• [Required action]
Your answer must be one number: the count of lines below that include "than".

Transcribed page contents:
+++

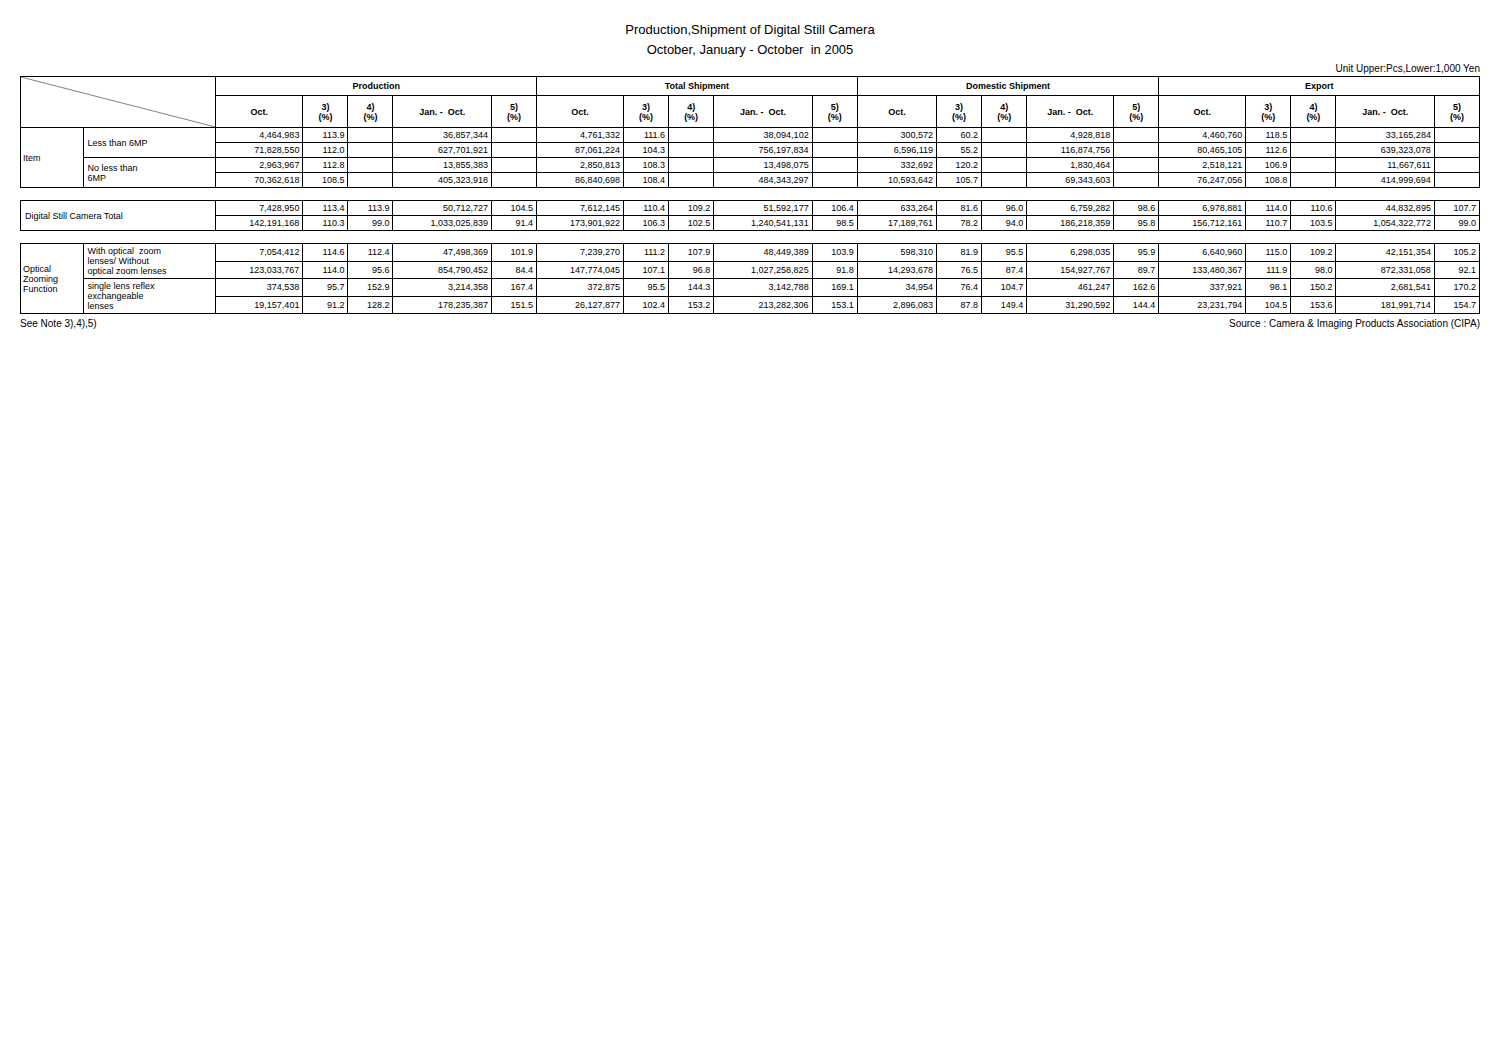Production,Shipment of Digital Still Camera
October, January - October in 2005
Unit Upper:Pcs,Lower:1,000 Yen
| | Production | Total Shipment | Domestic Shipment | Export |
| --- | --- | --- | --- | --- |
| Oct. | 3) (%) | 4) (%) | Jan. - Oct. | 5) (%) | Oct. | 3) (%) | 4) (%) | Jan. - Oct. | 5) (%) | Oct. | 3) (%) | 4) (%) | Jan. - Oct. | 5) (%) | Oct. | 3) (%) | 4) (%) | Jan. - Oct. | 5) (%) |
| Item | Less than 6MP | 4,464,983 | 113.9 | | 36,857,344 | | 4,761,332 | 111.6 | | 38,094,102 | | 300,572 | 60.2 | | 4,928,818 | | 4,460,760 | 118.5 | | 33,165,284 | |
| 71,828,550 | 112.0 | | 627,701,921 | | 87,061,224 | 104.3 | | 756,197,834 | | 6,596,119 | 55.2 | | 116,874,756 | | 80,465,105 | 112.6 | | 639,323,078 | |
| No less than 6MP | 2,963,967 | 112.8 | | 13,855,383 | | 2,850,813 | 108.3 | | 13,498,075 | | 332,692 | 120.2 | | 1,830,464 | | 2,518,121 | 106.9 | | 11,667,611 | |
| 70,362,618 | 108.5 | | 405,323,918 | | 86,840,698 | 108.4 | | 484,343,297 | | 10,593,642 | 105.7 | | 69,343,603 | | 76,247,056 | 108.8 | | 414,999,694 | |
| Digital Still Camera Total | 7,428,950 | 113.4 | 113.9 | 50,712,727 | 104.5 | 7,612,145 | 110.4 | 109.2 | 51,592,177 | 106.4 | 633,264 | 81.6 | 96.0 | 6,759,282 | 98.6 | 6,978,881 | 114.0 | 110.6 | 44,832,895 | 107.7 |
| 142,191,168 | 110.3 | 99.0 | 1,033,025,839 | 91.4 | 173,901,922 | 106.3 | 102.5 | 1,240,541,131 | 98.5 | 17,189,761 | 78.2 | 94.0 | 186,218,359 | 95.8 | 156,712,161 | 110.7 | 103.5 | 1,054,322,772 | 99.0 |
| Optical Zooming Function | With optical zoom lenses/ Without optical zoom lenses | 7,054,412 | 114.6 | 112.4 | 47,498,369 | 101.9 | 7,239,270 | 111.2 | 107.9 | 48,449,389 | 103.9 | 598,310 | 81.9 | 95.5 | 6,298,035 | 95.9 | 6,640,960 | 115.0 | 109.2 | 42,151,354 | 105.2 |
| 123,033,767 | 114.0 | 95.6 | 854,790,452 | 84.4 | 147,774,045 | 107.1 | 96.8 | 1,027,258,825 | 91.8 | 14,293,678 | 76.5 | 87.4 | 154,927,767 | 89.7 | 133,480,367 | 111.9 | 98.0 | 872,331,058 | 92.1 |
| single lens reflex exchangeable lenses | 374,538 | 95.7 | 152.9 | 3,214,358 | 167.4 | 372,875 | 95.5 | 144.3 | 3,142,788 | 169.1 | 34,954 | 76.4 | 104.7 | 461,247 | 162.6 | 337,921 | 98.1 | 150.2 | 2,681,541 | 170.2 |
| 19,157,401 | 91.2 | 128.2 | 178,235,387 | 151.5 | 26,127,877 | 102.4 | 153.2 | 213,282,306 | 153.1 | 2,896,083 | 87.8 | 149.4 | 31,290,592 | 144.4 | 23,231,794 | 104.5 | 153.6 | 181,991,714 | 154.7 |
See Note 3),4),5)
Source : Camera & Imaging Products Association (CIPA)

+++

• [Answer section]
2